In one of the last companies I worked for before becoming a consultant was a team that knew about agile – the manager had experienced SCRUM before and wanted to us it to build software. He had a clear understanding of what he needed and wanted and how to achieve it. He had SCRUM custom made to fit his vision and while some of the benefits were lost on the way the underline values were always there.

Since the team was willing we were able to add daily meetings, retrospective and backlog and while the company never really wanted our iterations we were able to build a methodology very similar to ScrumBan that made sense for us.

We had TDD, task boards (plural) and clear priorities and we managed to create value for our customers – fast while reducing technical debt.

It was not always simple or easy but we all had the same goal and so were able to find tools and methodologies that worked for us.

Ceremonies and intent (Etrog)

This is where I became an agile addict – this utopian company decided to go with SCRUM and managed to stick to that decision.

When we noticed that SCRUM didn’t make sense for customer support – we’ve used Kanban for opened tickets.

After doing SCRUM by the book for more than a year we knew where we need to adjust our methodology and what we needed to keep on doing (retrospective) we’ve experimented with different iteration lengths, we had XP practices (pair programming, CI, TDD) and continuous deployment.

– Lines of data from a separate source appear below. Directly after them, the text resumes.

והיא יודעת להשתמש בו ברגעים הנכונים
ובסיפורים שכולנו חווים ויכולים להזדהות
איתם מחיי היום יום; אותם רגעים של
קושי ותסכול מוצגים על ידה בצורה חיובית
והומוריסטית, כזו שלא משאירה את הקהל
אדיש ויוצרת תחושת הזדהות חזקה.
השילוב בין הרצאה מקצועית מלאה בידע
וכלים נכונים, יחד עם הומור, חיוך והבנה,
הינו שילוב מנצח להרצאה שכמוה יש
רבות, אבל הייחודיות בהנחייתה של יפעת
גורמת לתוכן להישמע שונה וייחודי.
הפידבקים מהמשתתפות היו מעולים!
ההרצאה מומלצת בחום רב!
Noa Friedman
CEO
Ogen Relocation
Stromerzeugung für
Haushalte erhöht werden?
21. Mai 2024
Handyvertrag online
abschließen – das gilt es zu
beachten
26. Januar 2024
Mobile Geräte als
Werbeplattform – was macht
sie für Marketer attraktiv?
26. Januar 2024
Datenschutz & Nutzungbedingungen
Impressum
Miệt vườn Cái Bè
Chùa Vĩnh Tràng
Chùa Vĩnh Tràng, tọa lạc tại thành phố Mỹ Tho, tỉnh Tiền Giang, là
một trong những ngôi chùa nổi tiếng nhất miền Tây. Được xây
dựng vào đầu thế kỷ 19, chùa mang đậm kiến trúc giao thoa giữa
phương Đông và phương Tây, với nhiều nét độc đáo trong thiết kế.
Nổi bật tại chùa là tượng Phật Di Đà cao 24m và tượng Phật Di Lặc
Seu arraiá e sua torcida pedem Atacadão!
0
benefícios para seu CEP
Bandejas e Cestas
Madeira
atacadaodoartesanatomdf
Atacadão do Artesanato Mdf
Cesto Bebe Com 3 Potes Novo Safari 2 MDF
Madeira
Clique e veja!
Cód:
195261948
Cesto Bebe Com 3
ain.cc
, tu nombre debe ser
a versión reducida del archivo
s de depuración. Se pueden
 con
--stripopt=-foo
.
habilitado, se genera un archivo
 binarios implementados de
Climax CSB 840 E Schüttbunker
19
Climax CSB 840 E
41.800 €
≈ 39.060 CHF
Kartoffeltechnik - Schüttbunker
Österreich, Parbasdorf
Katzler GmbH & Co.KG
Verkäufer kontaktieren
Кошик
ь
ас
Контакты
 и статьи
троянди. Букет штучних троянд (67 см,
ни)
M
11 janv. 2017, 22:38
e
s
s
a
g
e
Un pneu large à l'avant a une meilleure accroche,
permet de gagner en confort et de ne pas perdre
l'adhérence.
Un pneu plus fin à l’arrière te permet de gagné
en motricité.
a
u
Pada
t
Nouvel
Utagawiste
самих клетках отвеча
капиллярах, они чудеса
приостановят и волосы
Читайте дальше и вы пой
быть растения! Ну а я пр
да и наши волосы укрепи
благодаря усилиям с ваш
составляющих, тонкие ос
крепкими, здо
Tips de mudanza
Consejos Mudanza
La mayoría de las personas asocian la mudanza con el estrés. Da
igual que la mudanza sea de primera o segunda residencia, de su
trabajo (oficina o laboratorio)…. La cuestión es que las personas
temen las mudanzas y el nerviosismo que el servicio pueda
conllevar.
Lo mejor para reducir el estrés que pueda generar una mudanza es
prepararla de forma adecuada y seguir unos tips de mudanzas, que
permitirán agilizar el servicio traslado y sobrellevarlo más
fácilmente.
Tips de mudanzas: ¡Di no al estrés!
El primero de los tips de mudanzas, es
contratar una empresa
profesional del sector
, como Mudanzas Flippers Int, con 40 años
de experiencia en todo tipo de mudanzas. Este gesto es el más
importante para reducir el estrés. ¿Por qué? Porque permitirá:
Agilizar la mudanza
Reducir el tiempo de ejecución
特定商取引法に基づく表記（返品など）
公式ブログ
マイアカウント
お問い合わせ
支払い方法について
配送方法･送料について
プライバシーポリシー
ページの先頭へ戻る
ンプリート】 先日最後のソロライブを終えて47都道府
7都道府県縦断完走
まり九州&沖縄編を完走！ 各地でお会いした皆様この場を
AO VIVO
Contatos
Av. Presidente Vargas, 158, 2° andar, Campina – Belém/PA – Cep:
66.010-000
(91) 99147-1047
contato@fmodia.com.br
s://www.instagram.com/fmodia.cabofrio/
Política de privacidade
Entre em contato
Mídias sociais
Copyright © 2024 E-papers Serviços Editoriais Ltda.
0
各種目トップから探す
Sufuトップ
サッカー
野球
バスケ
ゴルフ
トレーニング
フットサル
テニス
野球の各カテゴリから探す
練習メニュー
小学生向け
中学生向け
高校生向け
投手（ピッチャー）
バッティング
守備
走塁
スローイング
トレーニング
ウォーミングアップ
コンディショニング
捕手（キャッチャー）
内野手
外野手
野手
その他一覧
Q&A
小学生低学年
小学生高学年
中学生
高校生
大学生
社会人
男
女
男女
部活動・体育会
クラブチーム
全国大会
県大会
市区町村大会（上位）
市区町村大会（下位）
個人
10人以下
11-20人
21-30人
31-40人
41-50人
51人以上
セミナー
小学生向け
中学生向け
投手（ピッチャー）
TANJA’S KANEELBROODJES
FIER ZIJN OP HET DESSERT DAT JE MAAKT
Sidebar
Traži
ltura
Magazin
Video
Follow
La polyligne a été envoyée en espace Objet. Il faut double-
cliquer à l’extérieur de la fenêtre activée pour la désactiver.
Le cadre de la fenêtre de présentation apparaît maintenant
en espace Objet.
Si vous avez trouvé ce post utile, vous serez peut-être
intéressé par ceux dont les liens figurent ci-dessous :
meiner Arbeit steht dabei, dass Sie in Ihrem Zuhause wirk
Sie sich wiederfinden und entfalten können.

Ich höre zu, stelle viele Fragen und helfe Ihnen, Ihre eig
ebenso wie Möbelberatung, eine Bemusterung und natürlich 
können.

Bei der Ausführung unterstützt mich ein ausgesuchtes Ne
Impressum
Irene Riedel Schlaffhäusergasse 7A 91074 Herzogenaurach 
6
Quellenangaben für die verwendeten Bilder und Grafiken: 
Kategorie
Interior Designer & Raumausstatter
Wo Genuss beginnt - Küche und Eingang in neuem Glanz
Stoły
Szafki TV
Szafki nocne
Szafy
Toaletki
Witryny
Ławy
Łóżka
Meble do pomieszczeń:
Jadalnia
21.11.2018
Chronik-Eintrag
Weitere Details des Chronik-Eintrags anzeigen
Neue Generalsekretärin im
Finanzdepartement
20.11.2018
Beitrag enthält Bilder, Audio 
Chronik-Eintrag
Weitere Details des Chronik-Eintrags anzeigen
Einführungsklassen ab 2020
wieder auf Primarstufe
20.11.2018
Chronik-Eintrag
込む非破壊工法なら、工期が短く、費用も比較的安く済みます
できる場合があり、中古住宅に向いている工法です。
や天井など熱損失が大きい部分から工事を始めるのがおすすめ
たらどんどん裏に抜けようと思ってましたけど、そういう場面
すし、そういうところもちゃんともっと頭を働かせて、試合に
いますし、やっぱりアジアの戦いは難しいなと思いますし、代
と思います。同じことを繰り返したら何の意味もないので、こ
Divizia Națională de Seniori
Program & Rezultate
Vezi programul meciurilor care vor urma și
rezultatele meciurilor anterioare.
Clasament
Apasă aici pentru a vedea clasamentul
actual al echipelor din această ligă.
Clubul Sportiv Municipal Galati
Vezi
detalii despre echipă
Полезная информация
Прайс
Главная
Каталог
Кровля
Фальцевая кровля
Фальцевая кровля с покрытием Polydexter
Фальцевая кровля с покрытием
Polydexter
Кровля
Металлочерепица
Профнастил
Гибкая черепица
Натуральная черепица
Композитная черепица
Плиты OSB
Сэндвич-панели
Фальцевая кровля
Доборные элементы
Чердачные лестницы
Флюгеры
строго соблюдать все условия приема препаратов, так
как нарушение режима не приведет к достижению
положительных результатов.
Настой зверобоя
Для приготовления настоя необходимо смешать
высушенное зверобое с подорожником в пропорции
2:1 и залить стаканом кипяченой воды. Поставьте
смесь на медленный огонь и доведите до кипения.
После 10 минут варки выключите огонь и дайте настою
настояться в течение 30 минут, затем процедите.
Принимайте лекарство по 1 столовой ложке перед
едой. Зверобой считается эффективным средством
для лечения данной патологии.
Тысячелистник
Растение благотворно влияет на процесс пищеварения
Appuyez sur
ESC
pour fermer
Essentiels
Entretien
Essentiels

We managed to be productive and effective, we had management who was willing to provide us time to learn and much needed feedback.

Etrog_at_the_Market_of_the_4_Species_at_Bnei_BrakHadassim2

Summary

There you have it – four types of companies based on my (limited) experience – some were successful and some failed miserably.

If there is one thing I learnt is that you have to have intent and understanding in order to succeed with agile – I got to use agile in waterfall companies and I also so bad agile (and “no agile) practiced even when someone up the corporate chain decided that the company is an agile company – the decision rarely left the board meeting if the developers (read: those who write the code) were not on educated or in some cases even part of the process.